◆ EXERCISE DETAILS
Your task is to output the listing exactly, leaving every image out.

◆ DATA RECORDS
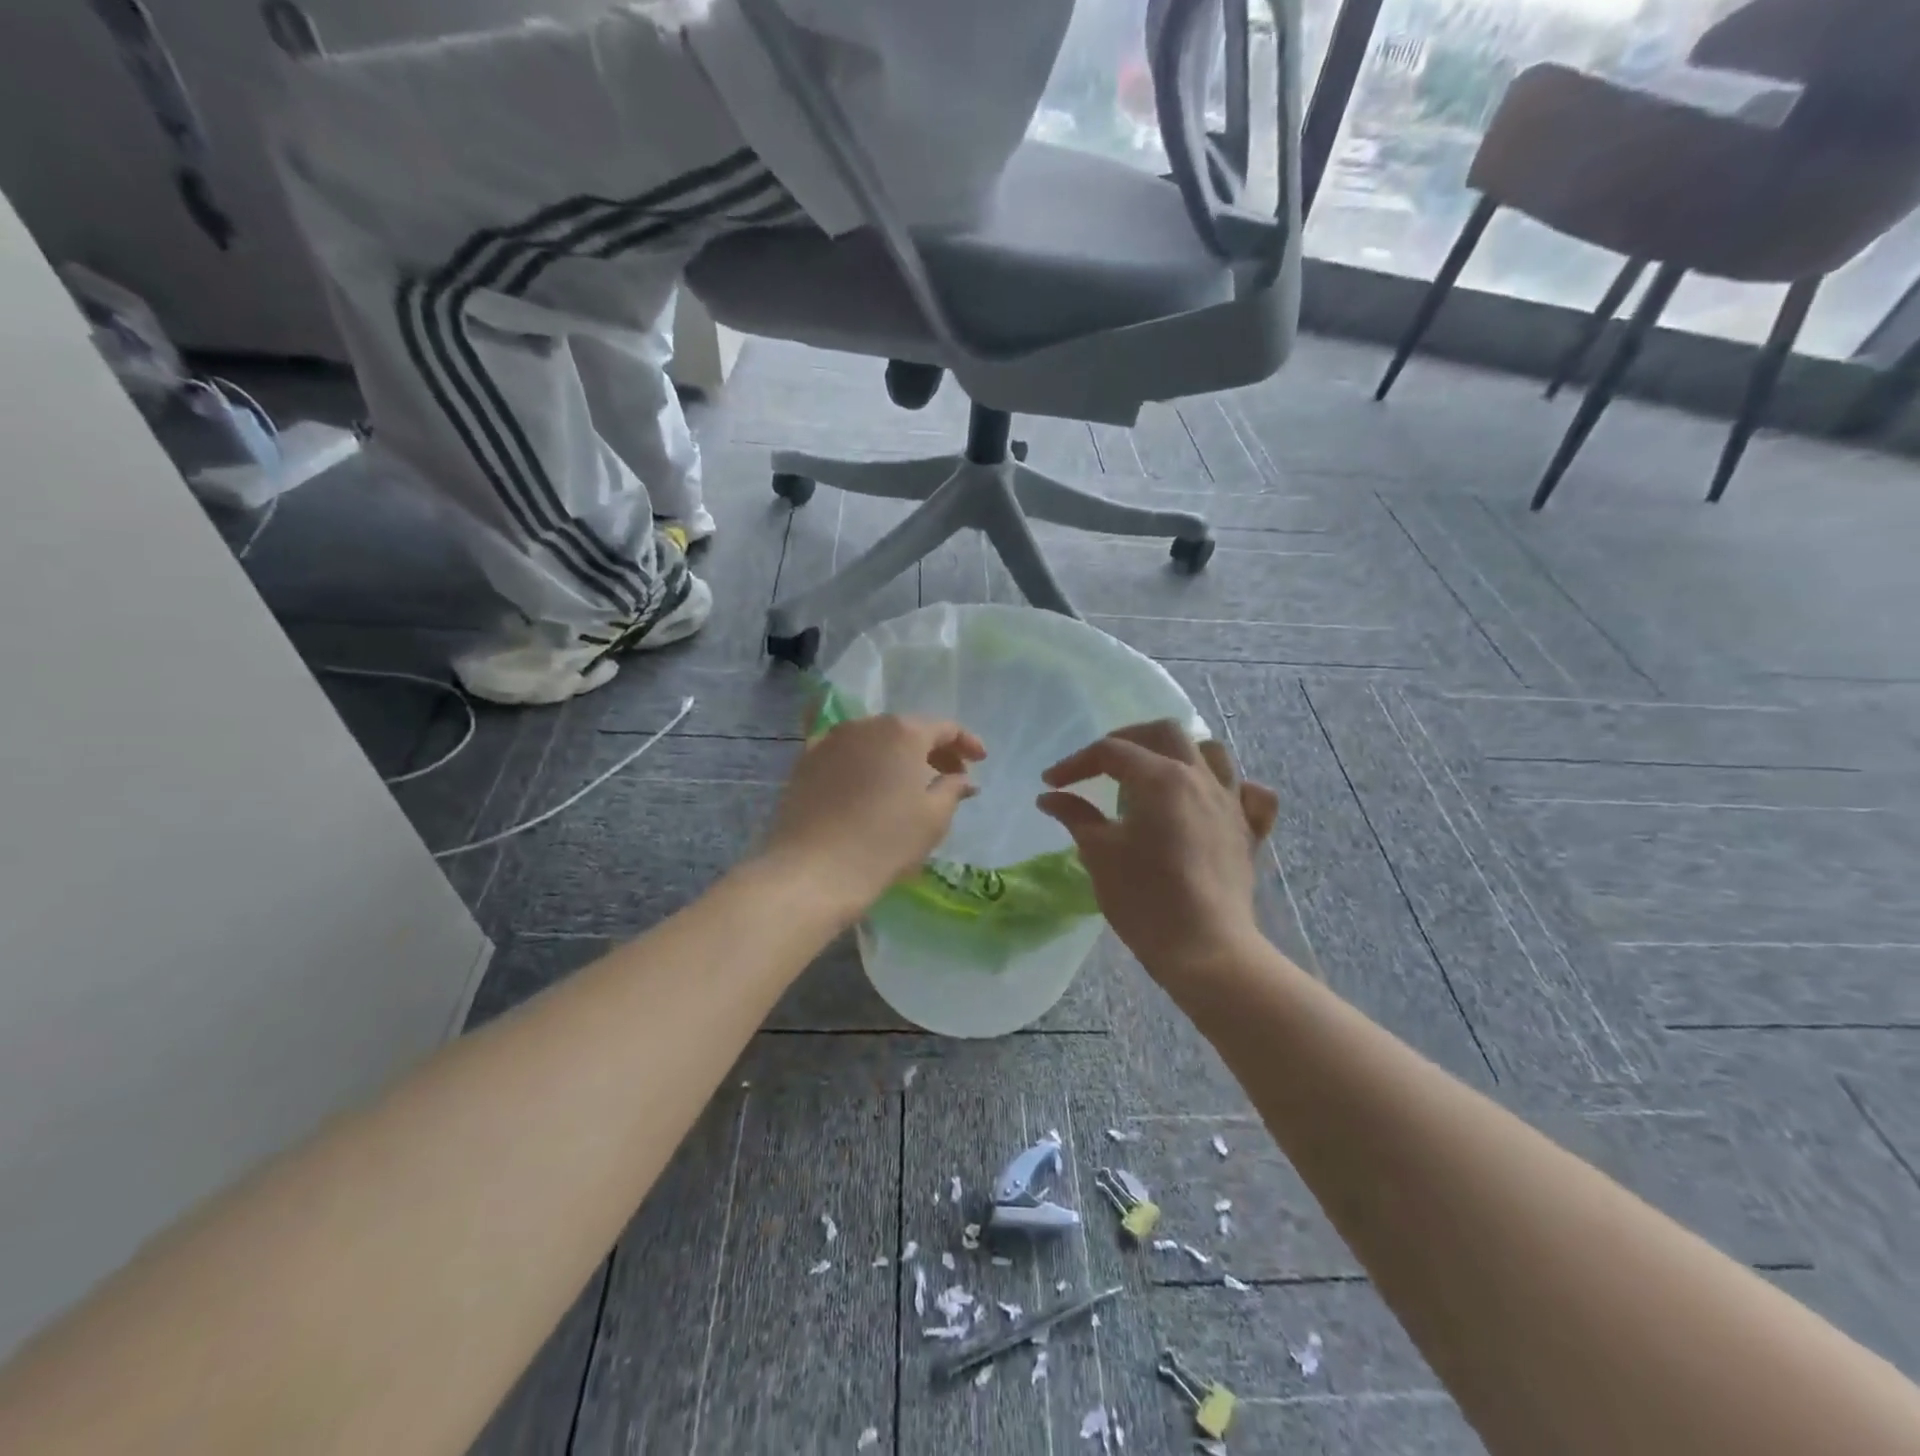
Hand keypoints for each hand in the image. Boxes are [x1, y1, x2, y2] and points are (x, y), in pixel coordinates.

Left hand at [761, 714, 985, 914]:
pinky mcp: (806, 760)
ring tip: (909, 782)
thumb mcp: (933, 818)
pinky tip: (867, 781)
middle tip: (949, 775)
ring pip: (874, 739)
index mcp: (903, 732)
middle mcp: (866, 725)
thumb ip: (953, 789)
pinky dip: (863, 761)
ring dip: (896, 755)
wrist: (814, 869)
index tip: (980, 761)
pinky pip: (844, 752)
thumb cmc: (885, 842)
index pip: (944, 728)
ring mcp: (831, 740)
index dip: (966, 743)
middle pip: (908, 730)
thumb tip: (962, 778)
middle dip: (932, 749)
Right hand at [1036, 721, 1278, 982]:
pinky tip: (1214, 800)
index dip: (1076, 763)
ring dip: (1180, 753)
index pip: (1111, 752)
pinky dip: (1233, 788)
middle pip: (1165, 733)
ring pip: (1212, 753)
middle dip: (1127, 740)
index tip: (1051, 783)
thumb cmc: (1144, 898)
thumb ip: (1075, 816)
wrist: (1205, 949)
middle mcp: (1200, 778)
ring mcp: (1231, 803)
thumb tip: (1050, 796)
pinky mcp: (1249, 832)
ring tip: (1155, 774)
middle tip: (1100, 765)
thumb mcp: (1099, 853)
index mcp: (1160, 778)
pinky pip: (1251, 795)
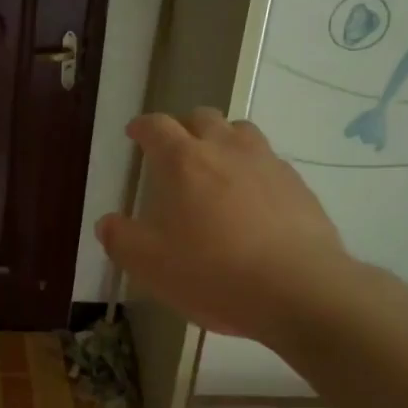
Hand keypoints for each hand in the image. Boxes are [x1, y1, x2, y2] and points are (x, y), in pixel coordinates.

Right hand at [96, 109, 352, 345]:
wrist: (299, 290)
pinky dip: (254, 169)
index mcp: (183, 161)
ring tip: (217, 166)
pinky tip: (253, 200)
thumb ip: (121, 239)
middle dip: (184, 127)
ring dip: (223, 139)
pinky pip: (269, 162)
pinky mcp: (298, 185)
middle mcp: (226, 149)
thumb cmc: (213, 273)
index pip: (157, 126)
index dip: (143, 127)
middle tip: (175, 150)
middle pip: (202, 117)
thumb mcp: (150, 265)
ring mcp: (267, 163)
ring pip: (241, 131)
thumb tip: (108, 223)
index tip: (135, 133)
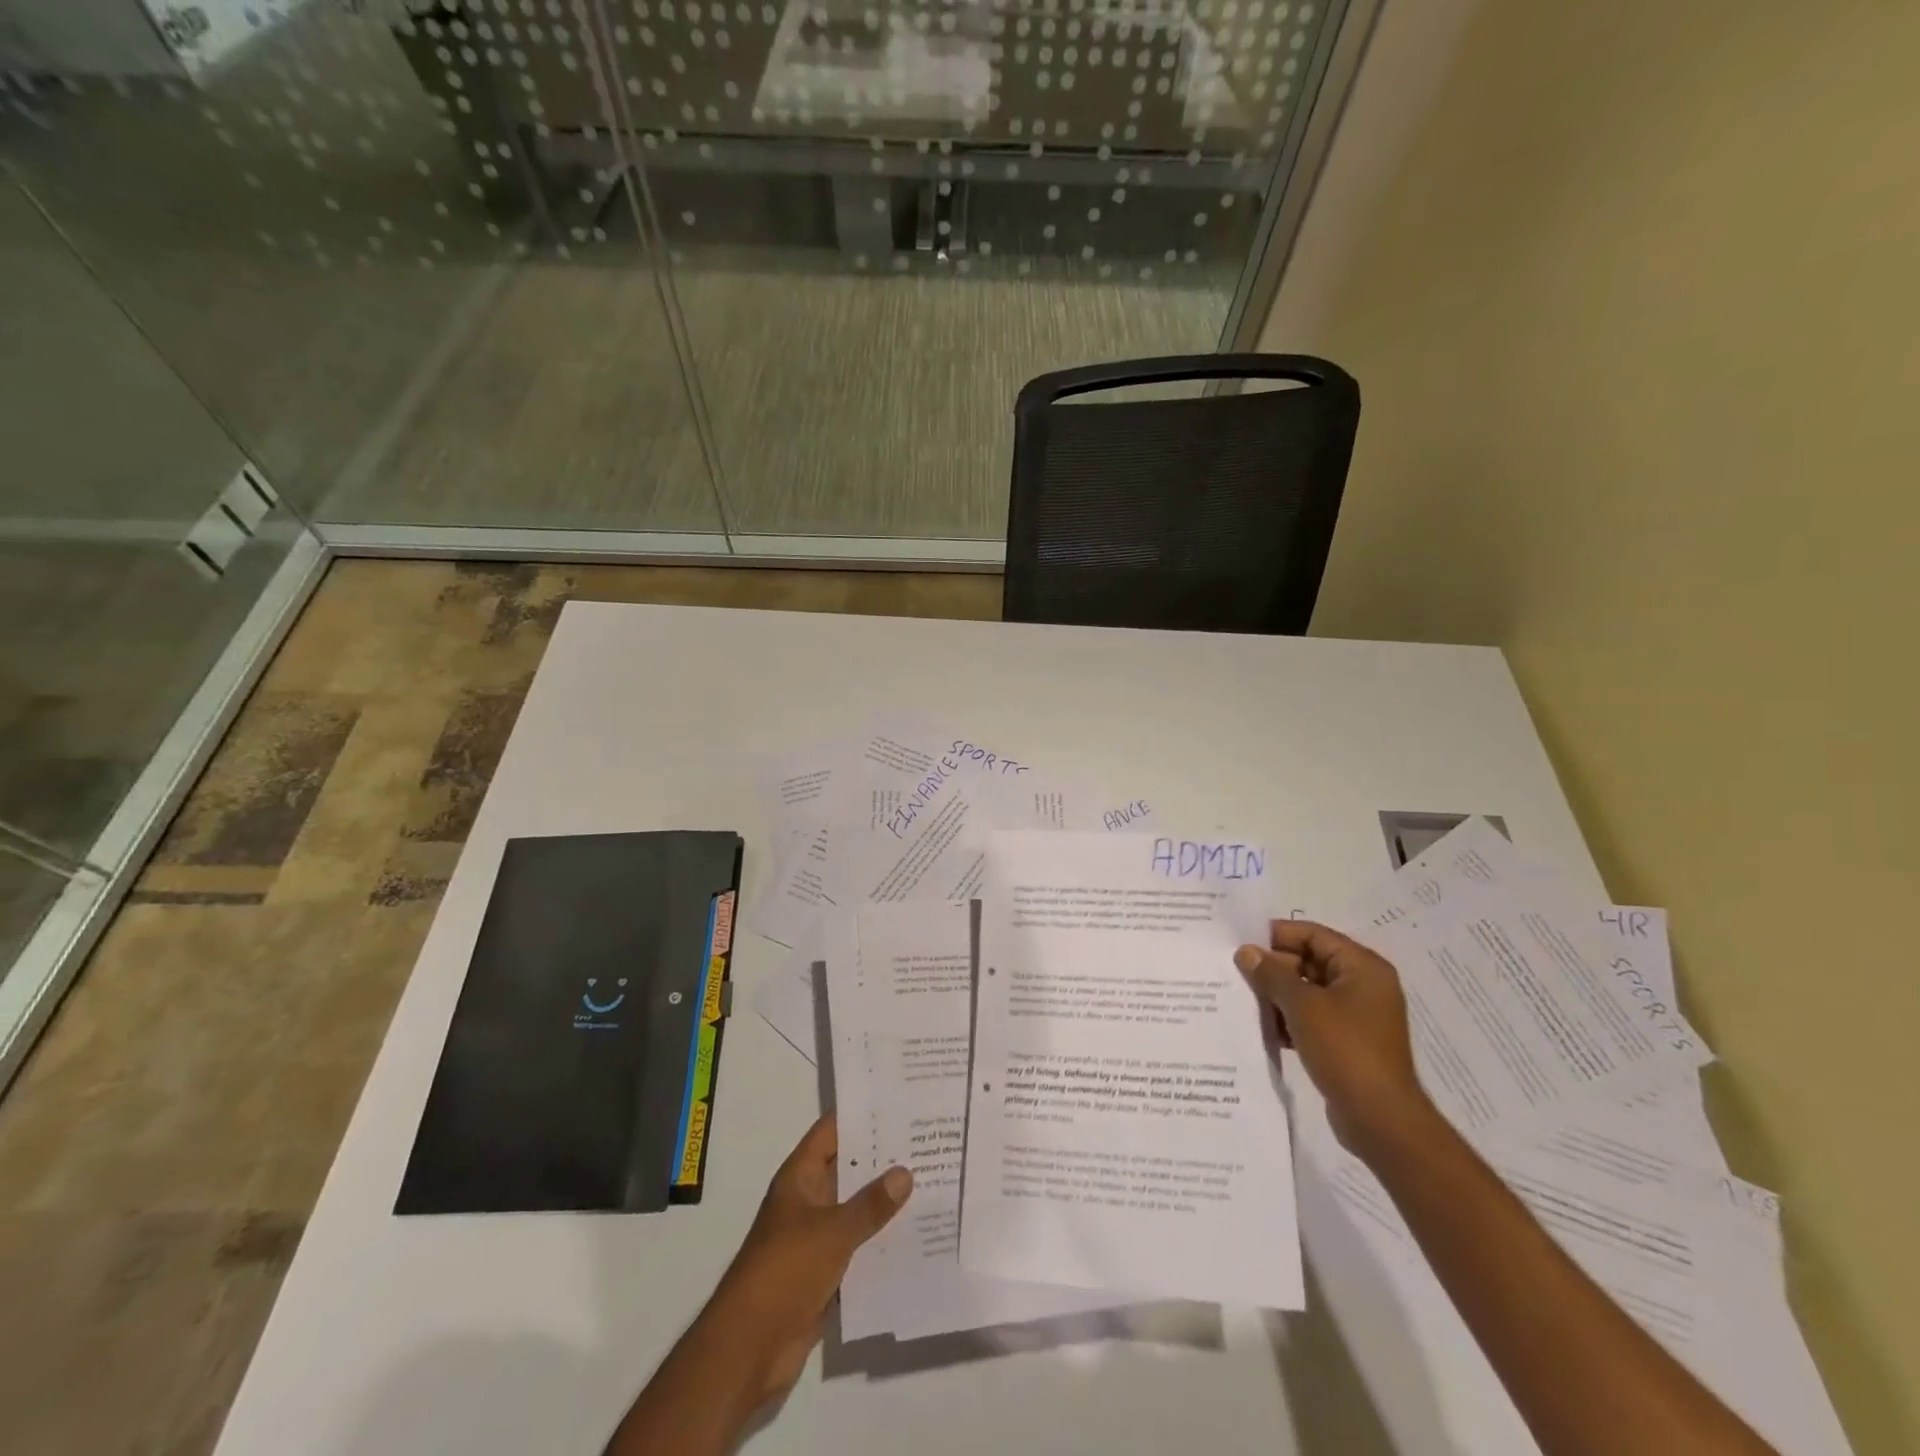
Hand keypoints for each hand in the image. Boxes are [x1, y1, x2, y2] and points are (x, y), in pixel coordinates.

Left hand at [703, 1114, 912, 1406]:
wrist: (749, 1348)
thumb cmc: (785, 1272)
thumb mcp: (832, 1232)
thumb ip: (870, 1204)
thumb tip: (905, 1171)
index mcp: (800, 1177)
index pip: (832, 1131)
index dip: (861, 1113)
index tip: (898, 1099)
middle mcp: (809, 1200)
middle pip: (849, 1168)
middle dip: (883, 1156)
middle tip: (927, 1138)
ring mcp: (816, 1237)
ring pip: (857, 1208)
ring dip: (886, 1200)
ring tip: (932, 1179)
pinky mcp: (825, 1272)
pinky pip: (859, 1246)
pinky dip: (882, 1240)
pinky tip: (917, 1233)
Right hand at [1234, 920, 1433, 1158]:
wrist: (1381, 1119)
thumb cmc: (1345, 1050)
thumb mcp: (1302, 1006)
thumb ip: (1271, 974)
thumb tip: (1246, 951)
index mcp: (1362, 967)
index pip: (1313, 934)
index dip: (1277, 936)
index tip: (1242, 943)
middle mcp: (1364, 985)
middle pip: (1310, 961)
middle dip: (1274, 968)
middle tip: (1237, 975)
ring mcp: (1357, 1015)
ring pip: (1308, 991)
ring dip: (1278, 995)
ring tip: (1245, 1001)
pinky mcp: (1349, 1042)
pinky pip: (1313, 1018)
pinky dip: (1290, 1019)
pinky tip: (1264, 1029)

◆ ANSWER SPACE
Hand keypoints for each hand in the image. Boxes are [x1, y1, x2, y2] and points are (x, y), in pixel coordinates.

Left hand at [761, 714, 985, 914]:
pinky mcp: (806, 760)
ring tip: (909, 782)
thumb mcp: (933, 818)
pinky tip: (867, 781)
middle tip: (949, 775)
ring pip: (874, 739)
index mcp: (903, 732)
middle mcp: (866, 725)
thumb ip: (953, 789)
pinky dip: (863, 761)
ring dip: (896, 755)
wrist: (814, 869)
index tip: (980, 761)
pinky pip: (844, 752)
thumb cmc: (885, 842)
index pip: (944, 728)
ring mcp: (831, 740)
index dip: (966, 743)
middle pip: (908, 730)
thumb tip: (962, 778)
middle dip: (932, 749)
Right hand at [1036, 721, 1278, 982]:
pinky tip: (1214, 800)
index dip: (1076, 763)
ring dip: (1180, 753)
index pip: (1111, 752)
pinky dip: (1233, 788)
middle pip: (1165, 733)
ring pip: (1212, 753)
middle dip: (1127, 740)
index tip: (1051, 783)
thumb cmc: (1144, 898)
thumb ip: (1075, 816)
wrist: (1205, 949)
middle mcp: (1200, 778)
ring mcp: (1231, 803)
thumb tip: (1050, 796)
pinky mcp: (1249, 832)
ring tip: (1155, 774)
middle tip: (1100, 765)
thumb mcp: (1099, 853)
index mcp: (1160, 778)
pinky pip: (1251, 795)
Hand keypoints for each hand in the image. Boxes are [x1, y1, x2, y2] and points are (x, y), in pixel coordinates.

Right hand at [96, 109, 352, 345]:
wrist: (299, 290)
pinky dip: (254, 169)
index mcp: (183, 161)
ring tip: (217, 166)
pinky tip: (253, 200)
thumb ip: (121, 239)
middle dip: (184, 127)
ring dip: (223, 139)
pinky pip: (269, 162)
pinky mcp: (298, 185)
middle mcp: (226, 149)
thumb cmc: (213, 273)
index pip: (157, 126)
index dip: (143, 127)
middle tip: (175, 150)
middle pip: (202, 117)
thumb mcp: (150, 265)
ring mcp: (267, 163)
ring pip: (241, 131)
thumb tip: (108, 223)
index tip: (135, 133)
Hand keypoints for each hand in the image. Boxes are [x1, y1, x2, y2] and points are (x, y), in pixel coordinates.

Left hand at [703, 1114, 912, 1406]:
wrist: (749, 1348)
thumb cmc: (785, 1272)
thumb mcp: (832, 1232)
thumb ip: (870, 1204)
thumb tip: (905, 1171)
index mcp: (800, 1177)
index pip: (832, 1131)
index dip: (861, 1113)
index tip: (898, 1099)
middle mcp: (809, 1200)
middle pip: (849, 1168)
middle dip: (883, 1156)
middle tip: (927, 1138)
ring mcp: (816, 1237)
ring pip: (857, 1208)
ring dip: (886, 1200)
ring tip: (932, 1179)
pinky mcp: (825, 1272)
pinky pip: (859, 1246)
pinky dip: (882, 1240)
pinky tip: (917, 1233)
Right hand at [1234, 920, 1433, 1158]:
wrist: (1381, 1119)
thumb cmc: (1345, 1050)
thumb mcp: (1302, 1006)
thumb ip: (1271, 974)
thumb tip: (1246, 951)
index mcp: (1362, 967)
index pip: (1313, 934)
index dip: (1277, 936)
index tip: (1242, 943)
middle mcp: (1364, 985)
middle pip: (1310, 961)
middle dip: (1274, 968)
middle tip: (1237, 975)
ring mcp: (1357, 1015)
ring pip: (1308, 991)
ring dip: (1278, 995)
ring tip: (1245, 1001)
pinky mcp: (1349, 1042)
pinky pip: (1313, 1018)
pinky dip: (1290, 1019)
pinky tip: (1264, 1029)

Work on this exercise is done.